Die vielen Bücher in meinem Kopf haben mir durchs Leben geholfen, sei es durch praktisches Wissen in Job und Alltag oder durch ideellen Beistand in trüben Zeiten. Da gibt es Sätze wie den obigen, die mich spontan beglücken, weil sie so charmant vielsagend sind. Aufmunternde Mantras eben. Wenn sie mich zudem mit ironischem Witz gegen die deutsche Verzagtheit und die derzeit grassierende Moralin-Seuche immunisieren, umso besser. So bin ich den meisten Zeitgenossen am Tage zugetan, und der Rest kann mir dann friedlich im Mondschein begegnen.

Trotzdem reagiere ich mitunter panisch, wenn ich sehe, wie respektlos die Menschheit mit ihrem kostbaren Wissensschatz umgeht. Es gibt viele Anzeichen für einen Kulturkampf wie in barbarischen Zeiten, in denen man sich gegenseitig die Tempel stürmt und die Bibliotheken abfackelt.


Vom Reclambüchlein mit Hans Traxlers Illustrationen habe ich einen kleinen Vorrat zum Verschenken. Gleich nach dem Studium wäre das mein nächstes Projekt gewesen: Heines Wintermärchen illustrieren. Aber ich muss zugeben, dass Traxlers leichter Strich tatsächlich richtig gut passt. Chapeau.


Woher nahm dieser kränkliche Dichter vor hundert Jahren eigentlich seine positive Perspektive? Im 19. Jahrhundert war das schlicht der Trend, die progressive Erwartungshaltung und der Glaube, dass mit jedem Jahr, Wissenschaft und Technik neue Geschenke verteilen. Diese Mentalität ist nun ein für alle Mal aus der Welt. Was unsere zeitgenössischen Tech-Milliardäre an Visionen entwickeln, ist für mich die Vorhölle. Nun denn, rein ins Fegefeuer! Begegnen wir der Zukunft mit Ironie und Fatalismus! Froh zu sein, bedarf es wenig, und jeder, der eine glückliche Kindheit hatte, bleibt ein König. So viel ist sicher, die eigene Vergangenheit versaut mir keiner mehr.

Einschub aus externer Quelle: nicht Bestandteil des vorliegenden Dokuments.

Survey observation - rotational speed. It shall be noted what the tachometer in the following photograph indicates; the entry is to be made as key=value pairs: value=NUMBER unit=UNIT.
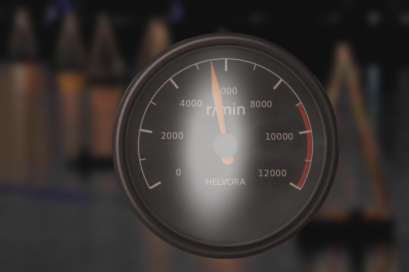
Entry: value=5500 unit=rpm
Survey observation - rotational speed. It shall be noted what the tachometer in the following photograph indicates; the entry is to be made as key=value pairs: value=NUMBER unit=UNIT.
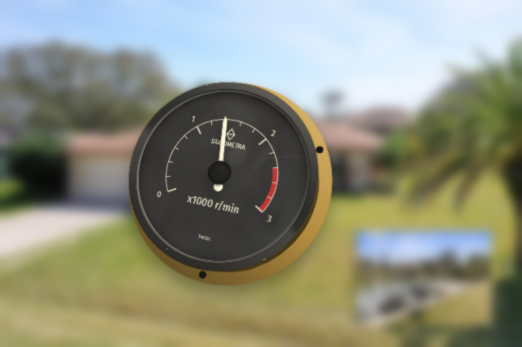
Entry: value=1400 unit=rpm
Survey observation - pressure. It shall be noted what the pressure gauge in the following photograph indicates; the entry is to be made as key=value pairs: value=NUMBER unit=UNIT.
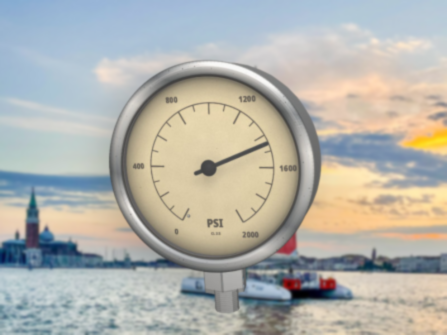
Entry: value=1450 unit=psi
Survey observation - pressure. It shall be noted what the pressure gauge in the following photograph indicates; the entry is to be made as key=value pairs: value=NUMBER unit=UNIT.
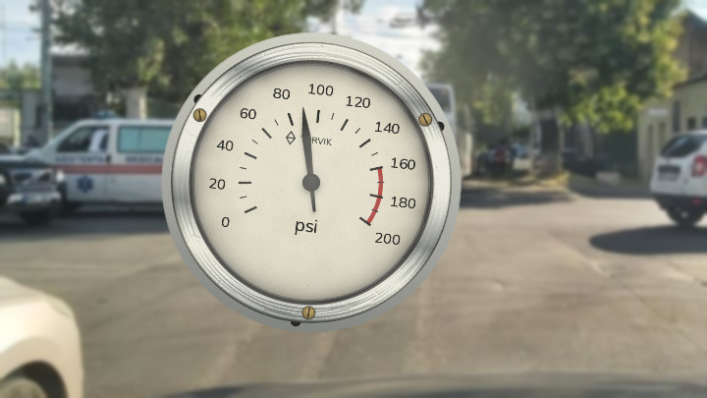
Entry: value=90 unit=psi
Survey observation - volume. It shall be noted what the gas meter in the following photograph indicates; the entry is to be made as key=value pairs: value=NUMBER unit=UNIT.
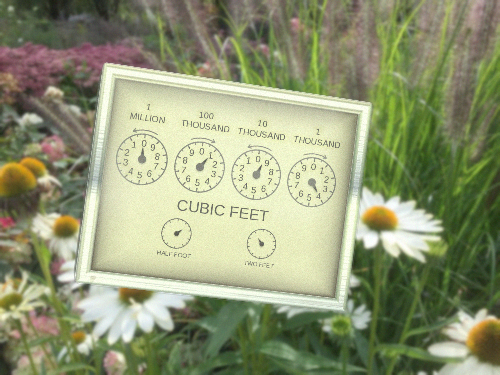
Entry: value=9400 unit=ft³
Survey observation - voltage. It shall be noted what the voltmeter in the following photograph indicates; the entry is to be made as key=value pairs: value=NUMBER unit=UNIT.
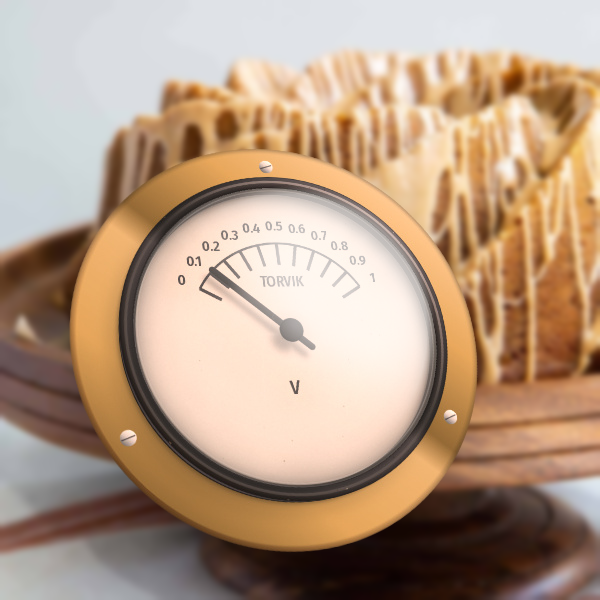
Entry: value=0.1 unit=V
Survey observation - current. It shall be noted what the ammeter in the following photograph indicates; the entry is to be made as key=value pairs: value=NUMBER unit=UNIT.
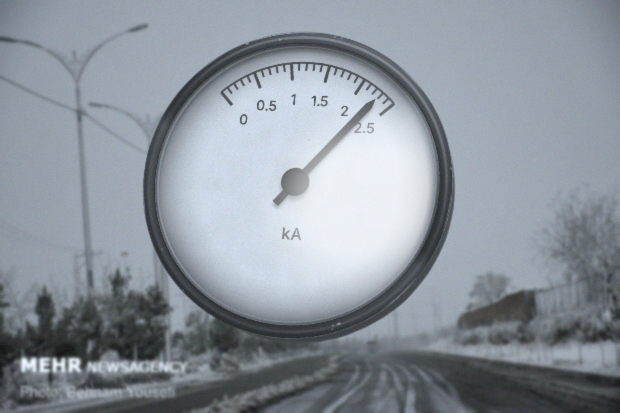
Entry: value=2.3 unit=kA
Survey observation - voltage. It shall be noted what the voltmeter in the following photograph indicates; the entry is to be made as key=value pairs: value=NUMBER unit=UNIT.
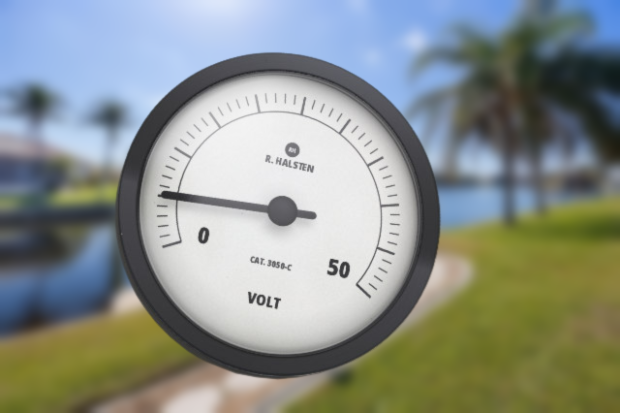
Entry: value=5 unit=V
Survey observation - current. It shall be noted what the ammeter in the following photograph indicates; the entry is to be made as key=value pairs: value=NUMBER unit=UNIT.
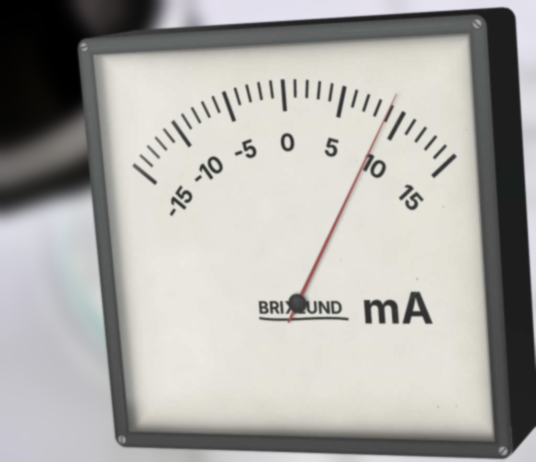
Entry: value=9 unit=mA
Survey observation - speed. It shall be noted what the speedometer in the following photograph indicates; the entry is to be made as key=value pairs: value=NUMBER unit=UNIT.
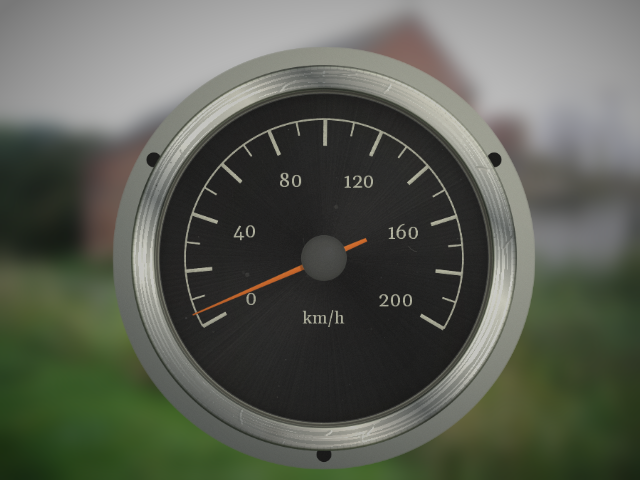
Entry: value=5 unit=km/h
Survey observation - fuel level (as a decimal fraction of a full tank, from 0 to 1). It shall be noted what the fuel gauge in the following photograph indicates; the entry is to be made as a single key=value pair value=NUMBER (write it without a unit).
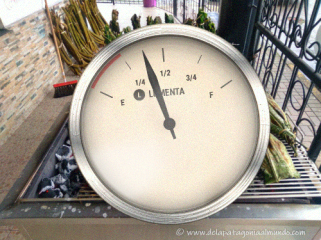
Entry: value=0.375
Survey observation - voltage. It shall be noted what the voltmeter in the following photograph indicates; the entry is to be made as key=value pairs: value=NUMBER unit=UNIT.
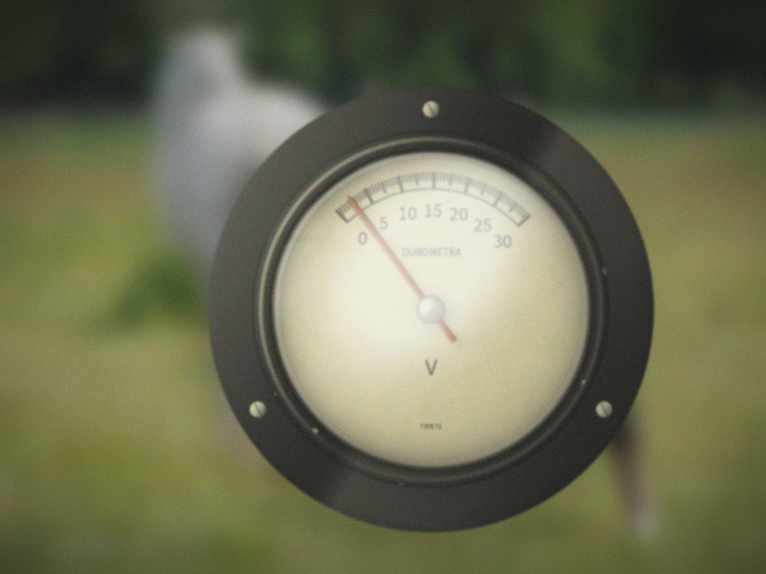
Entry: value=2.5 unit=V
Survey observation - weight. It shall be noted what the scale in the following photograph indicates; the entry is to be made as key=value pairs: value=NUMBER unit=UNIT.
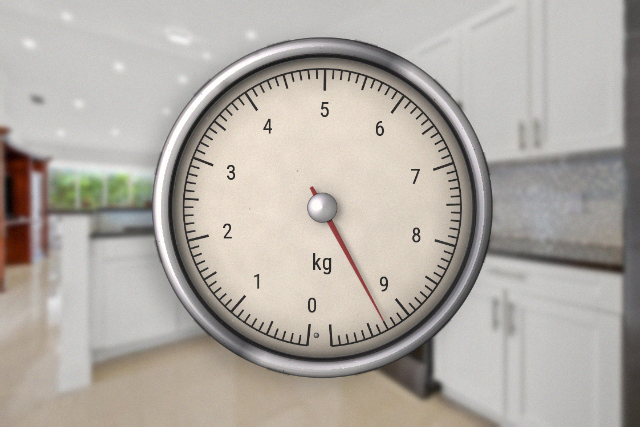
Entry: value=9.3 unit=kg
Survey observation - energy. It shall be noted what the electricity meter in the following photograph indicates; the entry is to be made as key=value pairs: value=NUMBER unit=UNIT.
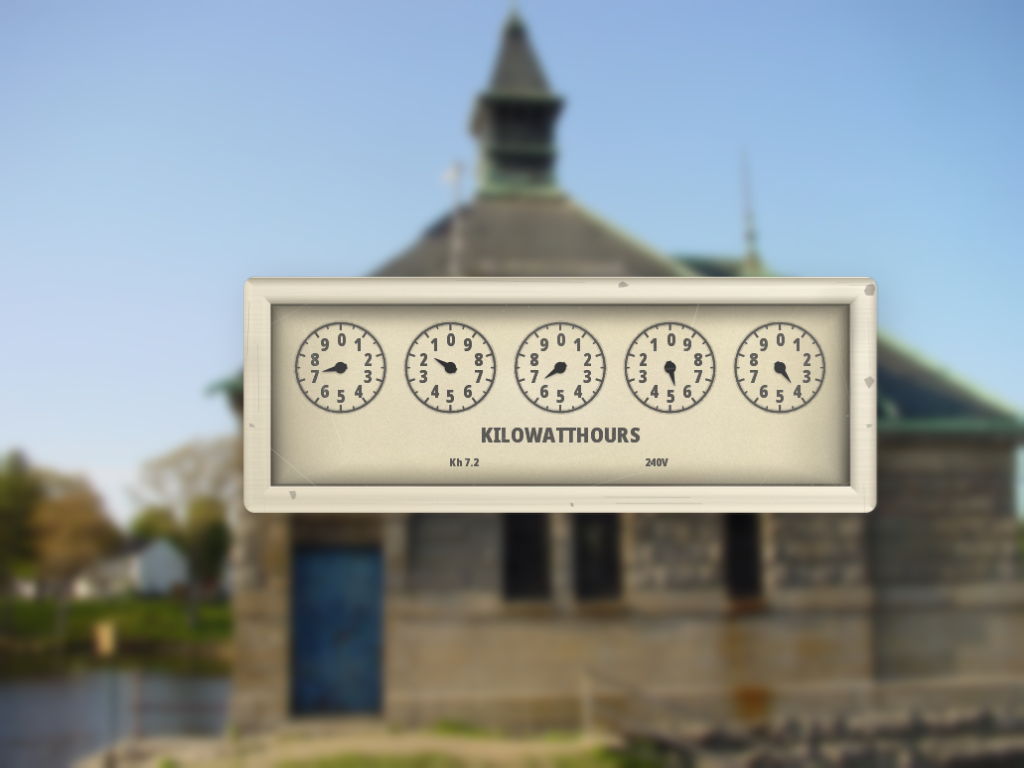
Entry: value=71654 unit=kWh
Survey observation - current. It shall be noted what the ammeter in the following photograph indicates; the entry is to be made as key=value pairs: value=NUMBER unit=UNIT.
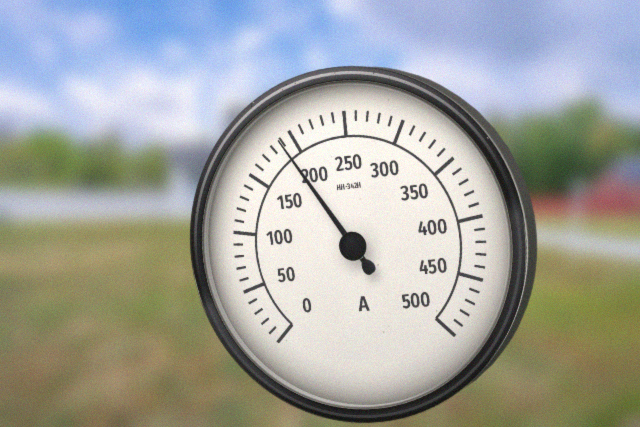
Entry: value=190 unit=A
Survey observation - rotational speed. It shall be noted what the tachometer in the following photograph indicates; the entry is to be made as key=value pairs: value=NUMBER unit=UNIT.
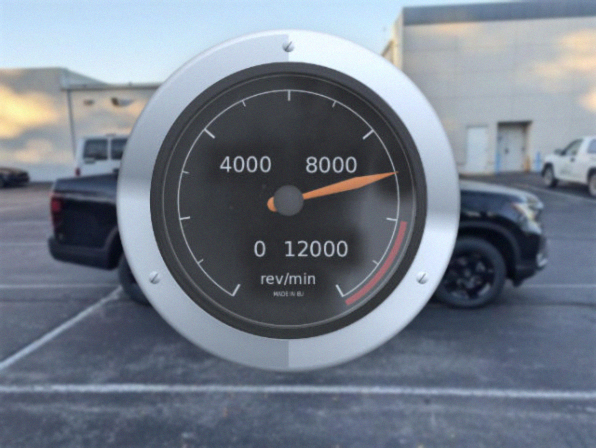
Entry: value=9000 unit=rpm
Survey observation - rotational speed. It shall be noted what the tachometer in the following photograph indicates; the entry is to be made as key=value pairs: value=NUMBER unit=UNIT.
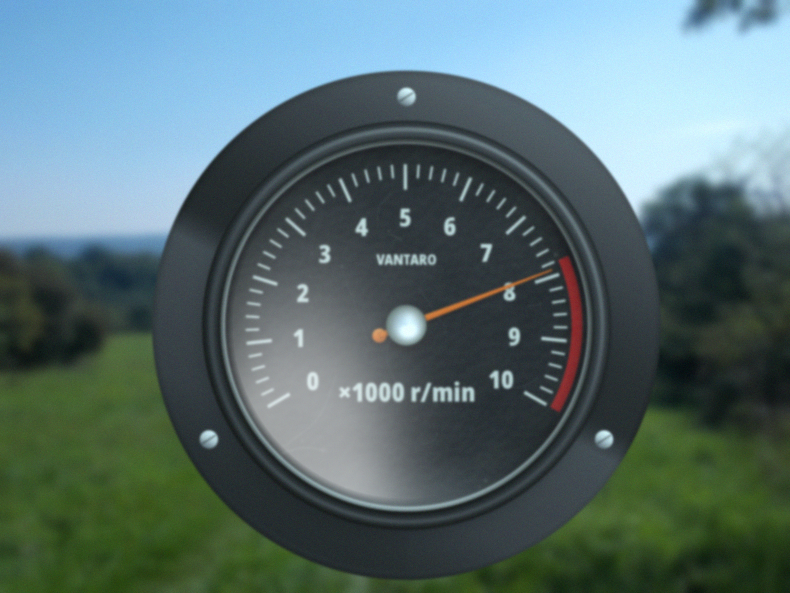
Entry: value=7900 unit=rpm
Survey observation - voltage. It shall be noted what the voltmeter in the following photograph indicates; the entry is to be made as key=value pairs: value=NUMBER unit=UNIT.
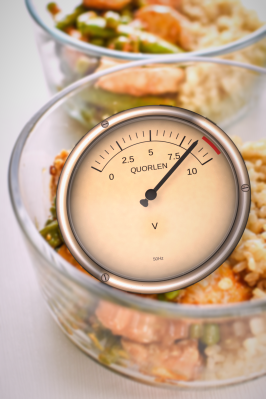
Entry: value=8.5 unit=V
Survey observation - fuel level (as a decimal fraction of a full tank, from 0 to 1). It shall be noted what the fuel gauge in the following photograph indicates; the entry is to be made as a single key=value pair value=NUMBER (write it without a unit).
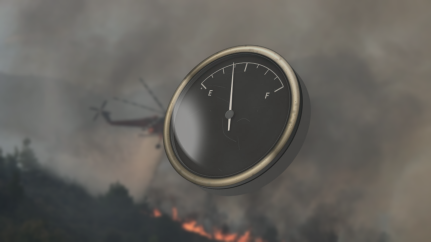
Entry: value=0.375
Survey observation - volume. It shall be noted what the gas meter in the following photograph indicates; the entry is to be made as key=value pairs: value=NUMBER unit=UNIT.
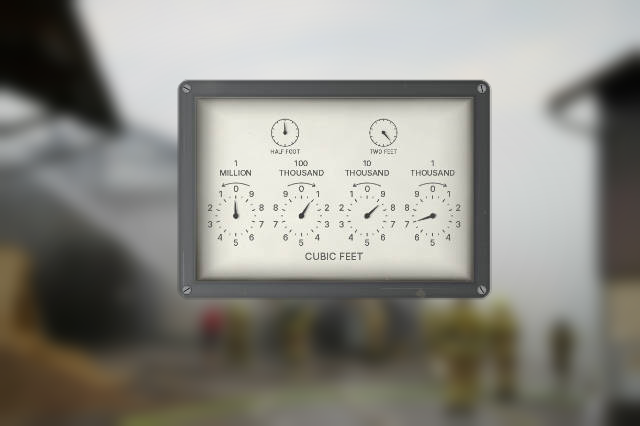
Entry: value=8700 unit=ft³
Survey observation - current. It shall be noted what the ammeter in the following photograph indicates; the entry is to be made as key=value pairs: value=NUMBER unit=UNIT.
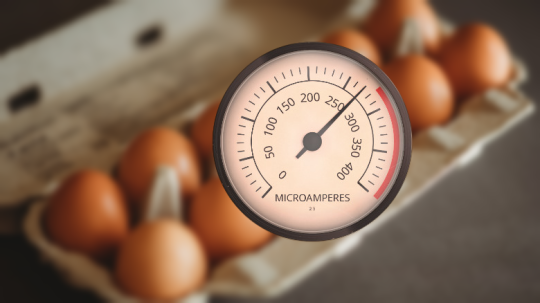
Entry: value=270 unit=µA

Aber zurück in die Zukunft, zum Kulturkampf im eigenen Kopf, mit der bangen Frage, wie lange im eigenen Oberstübchen noch fröhlich gezwitschert wird. Sind die Gedanken darin noch frei, wenn die KI sie rund um die Uhr belauscht, anzapft und der eigenen Fantasie das Wasser abgräbt? Wo findet dann nachweisbar noch spürbare Realität statt? Es geht schon lange nicht mehr darum, was wahr, was wirklich oder lediglich virtuell ist. Wer sich berufsbedingt mit der menschlichen Wahrnehmung befasst, konnte per se keine allzu großen Erwartungen in die menschliche Vernunft setzen. Logik und Gefühlswelt, Tatsächliches und Virtuelles gehen durch denselben Kanal, und der Kopf ist ein willfähriges Empfangsgerät für alles. Wie mein überfordertes Gehirn die Informationsflut schließlich sortiert und bewertet, ist reine Glückssache. Augen zu – einatmen, ausatmen.




Augen auf! Ein letzter Blick auf dieses leere Vogelnest in seiner naturschönen Pracht! Mag jeder für sich ausprobieren, welche Assoziationen das schützend geformte, behagliche Körbchen und nunmehr leere Mulde in ihm auslöst. Ein feines, kleines Naturbehältnis für den Einschluss schöner, ängstlicher oder wehmütiger Gedanken? Auf jeden Fall ein Artefakt. Wenn ich dafür ein passendes Podest finde, stelle ich es in die Ecke neben Maries rätselhafte Papierkomposition.

Ich erinnere gerne noch mal daran, dass Kunst allein schon deshalb die Verschlüsselung braucht, damit nicht jeder gleich seinen vorlauten Kommentar dazu abgibt.